The Unnamed, by Joshua Ferris
A word of warning: The Unnamed is not a commuter friendly read. A critique of consumer culture and its received ideas, this cautionary tale will compel you to cast off the suit jacket, abandon the briefcase, and reach for the emergency-stop lever. Indeed compulsion is at the heart of Joshua Ferris’ ambitious second novel, which follows the bizarre plight of protagonist Tim Farnsworth. An esteemed New York lawyer with all the two-point-four trappings of success – a beautiful wife, daughter, and home – all that Tim has worked hard to achieve will be decimated by a nameless illness. Dubbed ‘benign idiopathic perambulation’ by his doctor, Tim’s malady means he is unable to stop walking. So indomitable is this urge that he will lose fingers and toes en route, fall asleep in all manner of hostile places, and be put under involuntary house-arrest by loved ones. And Tim is not the only one to fall prey to unforeseen, ‘negating forces’. Beside herself with the burden of it all, wife Jane ponders adultery before turning to the blotting influence of booze. Such are the devastating consequences of ‘the unnamed’. The course of Ferris’ nightmarish narrative sees Tim succumb to the lawless whims of his body and moreover, to ‘boundless interpretation’ – the most frightening unknown of all.
Ferris is not afraid of bold dramatics and at its best, The Unnamed showcases sparks of technical brilliance. Until the novel’s closing chapters, the relapse and remission of Tim’s illness provides a comforting narrative shape. As Tim yields to his ever increasing urge however, we experience an unnerving change of gear. Language starts to burst at the seams, and can no longer describe the altered landscape of Tim’s world: for instance Ferris turns to neologisms like ‘hyperslogged’ to convey his nomad’s exhaustion. This new sublanguage marks Tim’s transition into the rank of ‘vagrants and lunatics’. Equipped with only a tent and rucksack, he abandons the civilised spheres of work and home and resigns himself to the body. Nothing will be the same again, and a series of surreal events reinforce this impending sense of system collapse. The inexplicable death of birds and bees for example, is an inspired touch. Falling in droves from the sky, they read like portentous signs from some Medieval almanac. By these means Ferris transports his tale from the terrestrial to the apocalyptic, bringing The Unnamed to its thrilling, frenzied conclusion.
There are however, some griping flaws. The jeopardy of Ferris’ story rests on our hope and faith that the Farnsworths will pull through. But our empathy is strained. Jane is a brittle character with a battery of annoying, hard-and-fast lines; teenage daughter Becka is gleaned from the pages of Cosmopolitan, a teenage ‘type’, wracked with neuroses; and Tim is little more than the sum of his travel-weary parts.

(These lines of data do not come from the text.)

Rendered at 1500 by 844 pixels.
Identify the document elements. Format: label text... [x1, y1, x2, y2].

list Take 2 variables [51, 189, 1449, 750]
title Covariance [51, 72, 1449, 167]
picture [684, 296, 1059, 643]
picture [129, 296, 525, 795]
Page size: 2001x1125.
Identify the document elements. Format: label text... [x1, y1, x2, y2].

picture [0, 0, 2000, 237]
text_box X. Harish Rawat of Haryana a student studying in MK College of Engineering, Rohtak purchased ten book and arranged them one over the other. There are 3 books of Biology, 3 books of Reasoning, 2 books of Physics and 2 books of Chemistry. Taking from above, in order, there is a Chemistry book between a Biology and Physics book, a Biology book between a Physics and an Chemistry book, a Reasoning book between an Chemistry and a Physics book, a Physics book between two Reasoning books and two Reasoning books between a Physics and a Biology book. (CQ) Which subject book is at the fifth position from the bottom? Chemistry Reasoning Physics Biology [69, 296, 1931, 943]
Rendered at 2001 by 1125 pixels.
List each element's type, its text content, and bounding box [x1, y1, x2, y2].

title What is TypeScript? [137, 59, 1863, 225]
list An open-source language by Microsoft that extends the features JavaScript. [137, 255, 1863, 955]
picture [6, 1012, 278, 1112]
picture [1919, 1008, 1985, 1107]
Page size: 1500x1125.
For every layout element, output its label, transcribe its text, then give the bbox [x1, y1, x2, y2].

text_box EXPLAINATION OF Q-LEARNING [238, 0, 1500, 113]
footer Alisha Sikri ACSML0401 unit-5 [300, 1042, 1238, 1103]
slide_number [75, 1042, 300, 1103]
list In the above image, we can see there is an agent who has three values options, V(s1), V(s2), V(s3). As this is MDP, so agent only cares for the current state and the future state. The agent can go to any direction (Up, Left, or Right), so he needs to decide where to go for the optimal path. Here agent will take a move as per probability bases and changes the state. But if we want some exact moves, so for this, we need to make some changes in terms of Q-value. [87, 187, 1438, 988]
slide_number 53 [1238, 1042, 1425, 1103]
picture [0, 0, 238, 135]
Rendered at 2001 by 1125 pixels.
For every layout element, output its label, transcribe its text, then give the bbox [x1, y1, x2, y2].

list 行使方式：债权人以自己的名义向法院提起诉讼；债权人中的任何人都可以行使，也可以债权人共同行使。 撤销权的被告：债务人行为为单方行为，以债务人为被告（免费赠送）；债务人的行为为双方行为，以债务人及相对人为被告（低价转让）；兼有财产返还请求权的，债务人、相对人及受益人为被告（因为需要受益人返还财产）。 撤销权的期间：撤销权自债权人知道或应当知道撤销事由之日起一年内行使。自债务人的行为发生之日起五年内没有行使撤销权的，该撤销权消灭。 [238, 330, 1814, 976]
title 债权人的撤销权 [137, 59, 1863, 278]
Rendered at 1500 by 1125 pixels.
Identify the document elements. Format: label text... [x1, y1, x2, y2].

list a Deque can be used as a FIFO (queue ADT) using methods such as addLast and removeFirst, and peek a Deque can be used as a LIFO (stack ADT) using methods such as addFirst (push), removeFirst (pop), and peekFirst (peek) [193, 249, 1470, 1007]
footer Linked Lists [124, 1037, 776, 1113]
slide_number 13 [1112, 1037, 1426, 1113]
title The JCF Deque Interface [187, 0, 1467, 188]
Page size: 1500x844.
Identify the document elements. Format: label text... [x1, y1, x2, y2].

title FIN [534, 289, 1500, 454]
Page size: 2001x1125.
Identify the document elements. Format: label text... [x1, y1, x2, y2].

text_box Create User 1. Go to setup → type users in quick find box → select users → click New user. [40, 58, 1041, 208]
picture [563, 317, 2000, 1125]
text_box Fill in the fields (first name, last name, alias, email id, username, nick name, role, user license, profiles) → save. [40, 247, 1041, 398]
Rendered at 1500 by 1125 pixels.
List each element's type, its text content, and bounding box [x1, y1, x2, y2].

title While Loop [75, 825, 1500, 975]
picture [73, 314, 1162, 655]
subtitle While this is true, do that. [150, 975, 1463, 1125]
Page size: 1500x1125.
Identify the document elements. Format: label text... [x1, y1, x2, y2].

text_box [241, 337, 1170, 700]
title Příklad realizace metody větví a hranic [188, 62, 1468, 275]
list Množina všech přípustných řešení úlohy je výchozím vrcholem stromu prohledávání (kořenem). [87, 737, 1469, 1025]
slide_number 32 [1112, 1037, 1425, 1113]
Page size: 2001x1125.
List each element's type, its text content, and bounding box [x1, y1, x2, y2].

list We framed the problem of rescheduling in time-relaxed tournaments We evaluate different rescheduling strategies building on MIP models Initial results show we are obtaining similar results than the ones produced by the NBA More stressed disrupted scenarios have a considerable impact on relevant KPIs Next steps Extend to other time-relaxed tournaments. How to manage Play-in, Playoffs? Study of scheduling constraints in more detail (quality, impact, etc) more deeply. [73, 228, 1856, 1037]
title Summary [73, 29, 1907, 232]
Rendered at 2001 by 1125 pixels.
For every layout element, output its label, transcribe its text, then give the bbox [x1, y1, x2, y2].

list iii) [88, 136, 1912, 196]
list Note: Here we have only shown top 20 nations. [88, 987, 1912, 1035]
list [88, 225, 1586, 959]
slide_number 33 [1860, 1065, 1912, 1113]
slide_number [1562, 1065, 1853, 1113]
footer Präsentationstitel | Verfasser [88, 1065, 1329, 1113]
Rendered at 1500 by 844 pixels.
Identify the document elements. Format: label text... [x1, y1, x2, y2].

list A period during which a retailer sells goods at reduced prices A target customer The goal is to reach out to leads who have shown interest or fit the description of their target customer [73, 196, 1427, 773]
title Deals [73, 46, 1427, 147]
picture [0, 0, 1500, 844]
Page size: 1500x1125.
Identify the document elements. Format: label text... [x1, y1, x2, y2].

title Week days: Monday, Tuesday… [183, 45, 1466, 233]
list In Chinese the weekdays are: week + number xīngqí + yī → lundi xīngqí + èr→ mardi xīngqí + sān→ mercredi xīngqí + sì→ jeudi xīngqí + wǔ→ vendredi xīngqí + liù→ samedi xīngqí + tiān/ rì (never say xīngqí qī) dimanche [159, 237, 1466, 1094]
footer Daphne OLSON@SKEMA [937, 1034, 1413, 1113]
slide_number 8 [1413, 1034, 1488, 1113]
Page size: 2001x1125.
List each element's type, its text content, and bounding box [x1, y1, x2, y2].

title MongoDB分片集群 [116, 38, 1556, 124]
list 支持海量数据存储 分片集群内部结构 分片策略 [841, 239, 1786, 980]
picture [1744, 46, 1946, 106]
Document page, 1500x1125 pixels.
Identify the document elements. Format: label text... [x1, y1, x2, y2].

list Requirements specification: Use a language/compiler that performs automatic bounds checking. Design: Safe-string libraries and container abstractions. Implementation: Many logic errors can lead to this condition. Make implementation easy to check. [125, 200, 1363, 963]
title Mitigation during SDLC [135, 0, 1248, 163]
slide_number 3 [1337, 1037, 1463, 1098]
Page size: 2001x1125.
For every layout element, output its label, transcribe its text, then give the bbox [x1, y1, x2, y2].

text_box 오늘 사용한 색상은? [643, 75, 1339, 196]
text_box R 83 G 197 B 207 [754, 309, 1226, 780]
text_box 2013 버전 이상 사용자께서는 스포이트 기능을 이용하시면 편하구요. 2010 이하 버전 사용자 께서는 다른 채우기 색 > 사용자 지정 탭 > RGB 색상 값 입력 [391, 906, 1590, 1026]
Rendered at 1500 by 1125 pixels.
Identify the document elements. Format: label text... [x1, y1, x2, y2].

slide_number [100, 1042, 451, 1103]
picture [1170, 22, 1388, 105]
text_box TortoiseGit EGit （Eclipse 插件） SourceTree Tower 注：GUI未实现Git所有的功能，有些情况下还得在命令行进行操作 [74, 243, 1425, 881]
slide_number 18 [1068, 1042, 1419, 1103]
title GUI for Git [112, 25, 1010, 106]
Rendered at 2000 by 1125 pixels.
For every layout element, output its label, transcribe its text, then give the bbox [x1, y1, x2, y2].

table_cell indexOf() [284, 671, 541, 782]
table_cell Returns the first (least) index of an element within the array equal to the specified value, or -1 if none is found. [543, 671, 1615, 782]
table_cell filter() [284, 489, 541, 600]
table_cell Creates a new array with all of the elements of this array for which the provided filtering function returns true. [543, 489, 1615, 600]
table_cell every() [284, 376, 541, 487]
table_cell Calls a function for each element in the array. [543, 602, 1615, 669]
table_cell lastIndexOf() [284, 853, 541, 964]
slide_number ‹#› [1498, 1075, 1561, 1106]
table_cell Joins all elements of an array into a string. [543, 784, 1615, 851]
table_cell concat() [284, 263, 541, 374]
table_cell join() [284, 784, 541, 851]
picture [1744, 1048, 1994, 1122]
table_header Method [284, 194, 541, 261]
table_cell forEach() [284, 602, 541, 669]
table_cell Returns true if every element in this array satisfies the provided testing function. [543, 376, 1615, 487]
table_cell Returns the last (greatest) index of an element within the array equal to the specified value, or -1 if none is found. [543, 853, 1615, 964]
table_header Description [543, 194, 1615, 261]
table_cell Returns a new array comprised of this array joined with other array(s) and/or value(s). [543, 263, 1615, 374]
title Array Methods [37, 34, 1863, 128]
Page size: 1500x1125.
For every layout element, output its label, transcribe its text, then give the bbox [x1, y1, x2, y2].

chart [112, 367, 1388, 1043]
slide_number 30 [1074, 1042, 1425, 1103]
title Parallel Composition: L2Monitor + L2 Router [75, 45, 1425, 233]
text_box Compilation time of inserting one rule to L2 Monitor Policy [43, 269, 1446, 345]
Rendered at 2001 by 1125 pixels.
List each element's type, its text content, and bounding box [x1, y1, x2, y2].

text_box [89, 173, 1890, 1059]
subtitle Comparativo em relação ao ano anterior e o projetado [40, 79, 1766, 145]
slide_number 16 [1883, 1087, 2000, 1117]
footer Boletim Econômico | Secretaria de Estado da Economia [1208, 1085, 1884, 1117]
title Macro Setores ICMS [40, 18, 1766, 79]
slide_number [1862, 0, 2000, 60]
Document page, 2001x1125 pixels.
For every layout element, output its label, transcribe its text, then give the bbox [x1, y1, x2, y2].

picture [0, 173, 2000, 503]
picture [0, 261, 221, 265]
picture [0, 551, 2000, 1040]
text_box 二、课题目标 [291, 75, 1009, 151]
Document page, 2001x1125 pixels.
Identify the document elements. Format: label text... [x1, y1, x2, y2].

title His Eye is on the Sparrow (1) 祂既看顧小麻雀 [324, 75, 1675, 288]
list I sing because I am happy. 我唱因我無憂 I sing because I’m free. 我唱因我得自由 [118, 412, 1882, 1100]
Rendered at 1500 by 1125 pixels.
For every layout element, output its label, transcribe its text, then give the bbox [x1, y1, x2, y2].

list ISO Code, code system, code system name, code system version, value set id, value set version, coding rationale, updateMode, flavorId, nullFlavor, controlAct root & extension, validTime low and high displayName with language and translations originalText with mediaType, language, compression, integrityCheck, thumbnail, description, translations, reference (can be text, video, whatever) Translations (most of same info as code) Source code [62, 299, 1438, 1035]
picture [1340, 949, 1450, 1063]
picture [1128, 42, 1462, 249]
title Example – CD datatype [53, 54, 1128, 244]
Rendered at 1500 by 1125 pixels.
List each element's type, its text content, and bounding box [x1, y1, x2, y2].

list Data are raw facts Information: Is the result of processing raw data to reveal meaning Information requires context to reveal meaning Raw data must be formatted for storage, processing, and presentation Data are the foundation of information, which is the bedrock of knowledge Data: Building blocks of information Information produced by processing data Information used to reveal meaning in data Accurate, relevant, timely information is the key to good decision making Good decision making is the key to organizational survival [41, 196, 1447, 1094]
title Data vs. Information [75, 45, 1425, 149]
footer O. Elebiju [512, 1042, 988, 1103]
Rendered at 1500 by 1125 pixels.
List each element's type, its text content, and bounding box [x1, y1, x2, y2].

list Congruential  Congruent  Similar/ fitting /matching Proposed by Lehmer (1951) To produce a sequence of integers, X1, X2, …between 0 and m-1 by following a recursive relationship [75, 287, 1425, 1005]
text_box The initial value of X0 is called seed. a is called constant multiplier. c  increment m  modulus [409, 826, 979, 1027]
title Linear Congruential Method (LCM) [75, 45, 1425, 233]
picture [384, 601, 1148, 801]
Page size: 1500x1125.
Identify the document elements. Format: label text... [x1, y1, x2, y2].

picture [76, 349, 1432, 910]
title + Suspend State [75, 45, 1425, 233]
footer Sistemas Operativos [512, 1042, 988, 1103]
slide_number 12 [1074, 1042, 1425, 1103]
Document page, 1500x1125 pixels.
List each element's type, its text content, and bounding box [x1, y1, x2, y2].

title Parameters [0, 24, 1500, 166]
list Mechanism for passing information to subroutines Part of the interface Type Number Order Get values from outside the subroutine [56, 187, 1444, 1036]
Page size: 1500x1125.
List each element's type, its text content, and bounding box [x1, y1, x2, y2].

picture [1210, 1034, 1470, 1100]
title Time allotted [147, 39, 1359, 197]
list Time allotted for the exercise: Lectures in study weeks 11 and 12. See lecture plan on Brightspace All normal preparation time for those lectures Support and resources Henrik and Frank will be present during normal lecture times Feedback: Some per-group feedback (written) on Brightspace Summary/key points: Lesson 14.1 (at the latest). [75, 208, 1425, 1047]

Despite the interconnectedness of their lives then, these are characters who appear to revolve in their own orbit; a serious shortcoming of a novel that laments the death of community. There is also the problem of authorial intrusion. Throughout, Ferris launches into his own florid commentaries: musings on life, love and modernity amongst other subjects. This conspicuous display of authorship sits uncomfortably in a novel whose central question is one of agency: ‘he could beat this thing on his own, couldn’t he?’ ponders Tim’s. Electrified by this quandary, The Unnamed holds a light to a whole host of metaphysical questions, offering no easy answers. For all its imperfections then, this is still a daring piece of fiction – and invaluable food for thought.